Sukuk Tabungan Seri ST009 merupakan produk investasi syariah yang diterbitkan Pemerintah untuk individu Warga Negara Indonesia (WNI). Instrumen ini dapat dibeli oleh seluruh investor tanpa memandang latar belakang agama dan kepercayaan.
Nilai investasi dan imbal hasil ST009
Investasi ST009 dapat dimulai dari Rp1 juta per unit. Batas maksimal pembelian ditetapkan hingga Rp2 miliar atau 2.000 unit per investor.
ST009 menawarkan imbal hasil 6,15% per tahun dengan fitur kupon mengambang dengan batas minimal (floating with floor). Imbal hasil dikenakan pajak 10%, sehingga imbal hasil bersihnya menjadi 5,535% per tahun.
Landasan hukum penerbitan ST009
Memorandum Informasi Sukuk Tabungan seri ST009 dari Kementerian Keuangan memuat sejumlah dasar hukum penerbitan. Landasan tersebut mencakup Undang-Undang, Peraturan Pemerintah, Peraturan Menteri Keuangan, hingga Keputusan Menteri Keuangan.
- Undang-Undang SBSN, yang antara lain mengatur: kewenangan Pemerintah menerbitkan SBSN (Pasal 5 ayat (1) dan (2)); penerbitan dapat dilakukan langsung atau melalui Perusahaan Penerbit SBSN (Pasal 6 ayat (1)); kewajiban Pemerintah membayar imbalan dan nilai nominal sesuai akad (Pasal 9 ayat (2)); penyediaan dana pembayaran melalui APBN setiap tahun sampai kewajiban berakhir (Pasal 9 ayat (3)); serta ketentuan permintaan fatwa/ pernyataan kesesuaian syariah dari lembaga berwenang (Pasal 25).
- Peraturan Pemerintah RI No. 56 Tahun 2008 tentang Perusahaan Penerbit Surat Berharga Syariah Negara, sebagaimana diubah dengan PP RI No. 73 Tahun 2012.
- Peraturan Pemerintah RI No. 57 Tahun 2008 tentang Pendirian Perusahaan Penerbit Surat Berharga Syariah Negara Indonesia, sebagaimana diubah dengan PP RI No. 127 Tahun 2015.

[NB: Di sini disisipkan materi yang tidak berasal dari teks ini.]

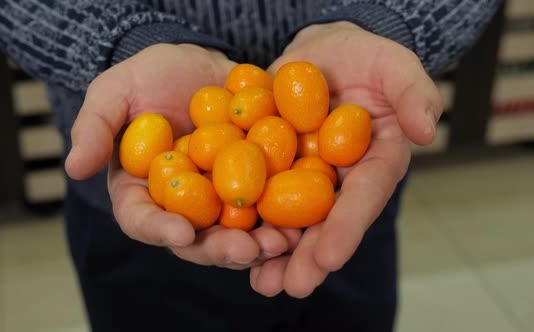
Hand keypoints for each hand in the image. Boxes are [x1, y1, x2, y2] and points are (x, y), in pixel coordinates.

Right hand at [65, 44, 294, 268]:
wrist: (200, 64)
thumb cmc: (151, 76)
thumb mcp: (116, 91)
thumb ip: (95, 126)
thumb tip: (74, 167)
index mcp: (144, 191)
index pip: (143, 219)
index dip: (159, 231)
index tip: (181, 234)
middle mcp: (182, 204)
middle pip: (196, 240)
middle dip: (219, 249)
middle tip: (245, 250)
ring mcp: (219, 199)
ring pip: (236, 233)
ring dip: (259, 244)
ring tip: (282, 243)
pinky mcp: (255, 185)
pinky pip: (269, 208)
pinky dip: (286, 219)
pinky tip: (305, 221)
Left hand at [250, 22, 442, 295]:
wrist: (319, 56)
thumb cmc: (362, 58)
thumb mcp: (393, 66)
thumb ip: (413, 93)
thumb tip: (425, 131)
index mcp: (373, 164)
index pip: (364, 197)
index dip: (348, 227)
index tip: (329, 256)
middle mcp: (339, 181)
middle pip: (325, 222)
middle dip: (309, 256)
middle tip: (293, 286)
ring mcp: (302, 178)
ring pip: (290, 221)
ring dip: (274, 254)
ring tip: (261, 283)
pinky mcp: (270, 169)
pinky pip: (257, 195)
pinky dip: (243, 220)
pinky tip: (225, 245)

- Peraturan Menteri Keuangan RI No. 129/PMK.08/2011 tentang Penggunaan Proyek Sebagai Dasar Penerbitan Surat Berharga Syariah Negara.
- Peraturan Menteri Keuangan RI No. 205/PMK.08/2017 tentang Penggunaan Barang Milik Negara Sebagai Dasar Penerbitan Surat Berharga Syariah Negara, sebagaimana diubah dengan PMK RI No. 99/PMK.08/2021.
- Peraturan Menteri Keuangan RI No. 125/PMK.08/2018 tentang Penerbitan dan Penjualan Surat Berharga Syariah Negara Ritel di Pasar Perdana Domestik.
- Keputusan Menteri Keuangan RI No. 215/KMK.08/2008 tentang penunjukan Bank Indonesia sebagai agen penata usaha, agen pembayar, dan agen lelang SBSN di pasar dalam negeri.
Fatwa dan opini syariah untuk ST009
Memorandum Informasi ST009 juga menjelaskan aspek kesesuaian syariah. Mengacu pada amanat Undang-Undang SBSN dan PMK No. 125/PMK.08/2018, penerbitan dan penjualan ST009 memerlukan Fatwa dan/atau Pernyataan Kesesuaian Syariah (Opini Syariah) dari Dewan Syariah Nasional–Majelis Ulama Indonesia (DSN-MUI) atau lembaga lain yang ditunjuk Pemerintah.
ST009 diterbitkan menggunakan Akad Wakalah dengan cara bookbuilding, dengan rujukan pada fatwa DSN-MUI berikut:
- Fatwa No. 10/DSN-MUI/IV/2000 tentang Wakalah.
- Fatwa No. 69/DSN-MUI/VI/2008 tentang Surat Berharga Syariah Negara.
- Fatwa No. 70/DSN-MUI/VI/2008 tentang Metode Penerbitan Surat Berharga Syariah Negara.
- Fatwa No. 95/DSN-MUI/VII/2014 tentang Surat Berharga Syariah Negara (SBSN) Wakalah.
- Fatwa No. 112/DSN-MUI/IX/2017 tentang Akad Ijarah.
Selain itu, dalam rangka penerbitan ST009, DSN-MUI menerbitkan Opini Syariah No B-0797/DSN-MUI/XI/2022 tertanggal 2 November 2022. Opini tersebut disebut memberikan kepastian bahwa investasi pada ST009 tidak bertentangan dengan prinsip-prinsip syariah.